Andere Entstehungsgeschichten zu „Roses are Red“ lassen sich wohl in inhaltlich ähnlicheren Quellen finden. Da das Gedicht selbst in Struktur, Inhalt und Reimschema so einfach ist, liegt die Vermutung nahe, dass die Inspiration aus echten Kinderreimen stammt – in diesem Fall aus „Gammer Gurton’s Garland“: Or the Nursery Parnassus“, eine Sammlung englischer Kinderreime, die 1784 von Joseph Ritson verfasst wurde. Der konkrete Auszug, der die Quelle für das heutige Gedicht enthält, lautet wie folgt:

Die Rose ist rot, das Veilchen ist blau

Der Honig ist süß, und du bist es auch.

Du bist meine Liebe und ich bin dein;

Ich zog dich zu meinem Valentin:

Das Los wurde geworfen und dann zog ich,

Und das Glück sagte, dass du es sein sollst

Noch offensichtlicher als Spensers Verwendung in „The Faerie Queene“, zeigt dies praktisch den modernen Kinderreim wortwörtlich innerhalb des eigentlichen Gedichtes. Und in Anbetracht der Tatsache, dass das Gedicht buchstäblich aus einem Buch mit Kinderreimen stammt und wie es in der heutigen Zeit gesehen wird, macht es sogar noch mehr Sinn, die Ursprünge von „Roses are Red“ mit diesem Werk in Verbindung zu bringen, unabhängig davon, ob sich viele von uns seiner Existenz überhaupt bewusst waren oder nicht. Es gibt jedoch ein Werk, aus dem sich das Gedicht entwickelt haben könnte, von dem viele von uns gehört haben. Der ursprüngliche zweizeilige Auszug lautet:

Les bleuets sont bleus, les roses son roses

Les bleuets sont bleus, j’aime mes amours

Übersetzt aus dem französischen Original: „Die Veilchen sind blau, die Rosen sind rot, die Veilchen sind blau, ich liebe meine Lieben.“ Dies ist Teil eines Liedes, das von der Figur Fantine in dem altbewährten Werk Les Misérables von Victor Hugo gesungen wird.
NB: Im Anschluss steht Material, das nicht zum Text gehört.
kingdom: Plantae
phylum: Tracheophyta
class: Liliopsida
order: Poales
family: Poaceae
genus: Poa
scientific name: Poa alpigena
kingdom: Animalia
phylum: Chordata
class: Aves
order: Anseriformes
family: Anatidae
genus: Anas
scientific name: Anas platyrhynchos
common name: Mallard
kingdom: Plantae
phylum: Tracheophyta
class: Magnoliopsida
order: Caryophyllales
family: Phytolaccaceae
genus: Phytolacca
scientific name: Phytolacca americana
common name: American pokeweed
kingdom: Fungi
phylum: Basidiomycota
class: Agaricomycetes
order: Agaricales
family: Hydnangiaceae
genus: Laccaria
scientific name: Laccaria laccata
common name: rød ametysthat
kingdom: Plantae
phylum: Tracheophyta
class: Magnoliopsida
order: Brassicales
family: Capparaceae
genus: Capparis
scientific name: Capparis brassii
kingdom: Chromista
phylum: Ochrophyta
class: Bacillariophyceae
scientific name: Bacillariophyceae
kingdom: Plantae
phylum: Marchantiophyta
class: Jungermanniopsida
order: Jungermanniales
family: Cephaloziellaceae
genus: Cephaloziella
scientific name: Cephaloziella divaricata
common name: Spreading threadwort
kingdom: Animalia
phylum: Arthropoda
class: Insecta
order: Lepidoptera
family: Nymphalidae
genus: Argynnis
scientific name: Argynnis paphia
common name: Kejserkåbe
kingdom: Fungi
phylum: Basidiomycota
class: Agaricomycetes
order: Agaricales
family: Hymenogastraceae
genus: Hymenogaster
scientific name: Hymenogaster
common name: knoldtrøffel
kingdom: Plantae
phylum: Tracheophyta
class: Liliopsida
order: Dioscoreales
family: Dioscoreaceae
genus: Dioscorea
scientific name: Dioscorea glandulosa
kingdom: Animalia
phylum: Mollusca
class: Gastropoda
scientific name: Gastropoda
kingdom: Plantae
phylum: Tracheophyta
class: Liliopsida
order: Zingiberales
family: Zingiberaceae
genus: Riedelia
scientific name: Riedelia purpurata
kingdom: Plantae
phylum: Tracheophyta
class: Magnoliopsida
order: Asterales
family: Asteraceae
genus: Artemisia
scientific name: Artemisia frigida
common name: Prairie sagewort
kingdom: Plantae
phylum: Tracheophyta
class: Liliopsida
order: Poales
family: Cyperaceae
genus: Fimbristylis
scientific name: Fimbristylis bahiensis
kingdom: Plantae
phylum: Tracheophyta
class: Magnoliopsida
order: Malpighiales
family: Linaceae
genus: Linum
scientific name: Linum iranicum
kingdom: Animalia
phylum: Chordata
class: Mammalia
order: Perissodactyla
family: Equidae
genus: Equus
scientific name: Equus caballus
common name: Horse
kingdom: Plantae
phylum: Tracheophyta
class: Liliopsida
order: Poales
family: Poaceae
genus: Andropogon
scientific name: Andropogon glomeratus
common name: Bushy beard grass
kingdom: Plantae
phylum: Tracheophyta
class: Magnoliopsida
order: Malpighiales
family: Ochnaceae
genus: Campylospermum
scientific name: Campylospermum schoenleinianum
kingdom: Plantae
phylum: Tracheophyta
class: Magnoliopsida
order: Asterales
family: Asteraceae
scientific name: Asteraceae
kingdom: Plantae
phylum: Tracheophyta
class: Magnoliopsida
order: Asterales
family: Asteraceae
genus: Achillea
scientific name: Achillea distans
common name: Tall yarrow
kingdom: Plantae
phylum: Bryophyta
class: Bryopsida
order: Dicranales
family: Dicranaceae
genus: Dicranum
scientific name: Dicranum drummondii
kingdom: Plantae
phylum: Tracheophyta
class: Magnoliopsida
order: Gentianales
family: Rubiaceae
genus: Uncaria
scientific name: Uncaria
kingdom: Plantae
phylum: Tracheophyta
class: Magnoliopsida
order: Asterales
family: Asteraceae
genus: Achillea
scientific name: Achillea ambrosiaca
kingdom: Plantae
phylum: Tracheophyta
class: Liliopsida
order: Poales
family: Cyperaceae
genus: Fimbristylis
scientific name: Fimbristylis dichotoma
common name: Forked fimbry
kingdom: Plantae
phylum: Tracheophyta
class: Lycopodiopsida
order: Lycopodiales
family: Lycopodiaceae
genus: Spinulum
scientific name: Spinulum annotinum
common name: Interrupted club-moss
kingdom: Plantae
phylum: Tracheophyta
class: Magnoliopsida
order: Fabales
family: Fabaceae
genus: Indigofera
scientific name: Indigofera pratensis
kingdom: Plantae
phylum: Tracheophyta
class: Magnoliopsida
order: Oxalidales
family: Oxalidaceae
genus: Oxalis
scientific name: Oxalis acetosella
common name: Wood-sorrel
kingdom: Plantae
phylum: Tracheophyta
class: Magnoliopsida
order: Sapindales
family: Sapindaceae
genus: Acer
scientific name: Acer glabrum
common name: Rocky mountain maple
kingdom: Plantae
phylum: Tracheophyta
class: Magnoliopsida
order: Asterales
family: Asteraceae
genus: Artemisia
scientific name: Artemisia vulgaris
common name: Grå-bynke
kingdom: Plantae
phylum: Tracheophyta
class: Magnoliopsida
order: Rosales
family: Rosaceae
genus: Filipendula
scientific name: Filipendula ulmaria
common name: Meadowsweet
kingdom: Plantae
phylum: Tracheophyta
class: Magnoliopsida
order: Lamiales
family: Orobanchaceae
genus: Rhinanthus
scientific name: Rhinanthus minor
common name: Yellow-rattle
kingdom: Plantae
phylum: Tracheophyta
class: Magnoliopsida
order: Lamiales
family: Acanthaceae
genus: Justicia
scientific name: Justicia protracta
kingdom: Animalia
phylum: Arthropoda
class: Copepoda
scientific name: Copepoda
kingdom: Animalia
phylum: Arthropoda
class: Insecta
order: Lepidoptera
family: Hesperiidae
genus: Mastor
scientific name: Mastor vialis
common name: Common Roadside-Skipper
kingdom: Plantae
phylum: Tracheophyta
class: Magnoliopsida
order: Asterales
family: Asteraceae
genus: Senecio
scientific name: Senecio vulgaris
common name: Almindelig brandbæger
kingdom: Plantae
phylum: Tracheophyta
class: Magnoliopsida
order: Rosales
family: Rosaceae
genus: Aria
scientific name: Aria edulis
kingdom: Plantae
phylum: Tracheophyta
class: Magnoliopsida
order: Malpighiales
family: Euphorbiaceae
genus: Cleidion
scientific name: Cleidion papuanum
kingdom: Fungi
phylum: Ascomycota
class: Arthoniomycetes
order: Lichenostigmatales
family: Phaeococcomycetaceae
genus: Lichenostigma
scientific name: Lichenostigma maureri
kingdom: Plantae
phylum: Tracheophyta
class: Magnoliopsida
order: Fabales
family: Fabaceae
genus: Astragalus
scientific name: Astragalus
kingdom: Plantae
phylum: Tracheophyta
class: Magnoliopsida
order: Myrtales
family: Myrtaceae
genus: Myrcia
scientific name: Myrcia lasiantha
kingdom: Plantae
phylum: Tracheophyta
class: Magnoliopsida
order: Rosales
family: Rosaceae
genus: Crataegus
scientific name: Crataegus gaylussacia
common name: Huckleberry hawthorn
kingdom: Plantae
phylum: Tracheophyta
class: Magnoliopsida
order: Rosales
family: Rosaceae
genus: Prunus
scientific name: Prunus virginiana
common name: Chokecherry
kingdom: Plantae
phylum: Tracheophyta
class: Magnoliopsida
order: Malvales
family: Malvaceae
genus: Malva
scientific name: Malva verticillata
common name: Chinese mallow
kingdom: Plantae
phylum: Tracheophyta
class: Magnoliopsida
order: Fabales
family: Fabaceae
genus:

Es wird spekuliert, dass er mit Spenser und seinem Werk „The Faerie Queene“ vertraut war und sich vielleicht davon inspirieren ließ, aber eine eindeutige Aussage ist nicht möglich. Dennoch ist es interessant zu sehen, wie ein in Struktur und Inhalt so einfaches Gedicht einen so schillernden Hintergrund für seine mögliche Entstehungsgeschichte haben kann.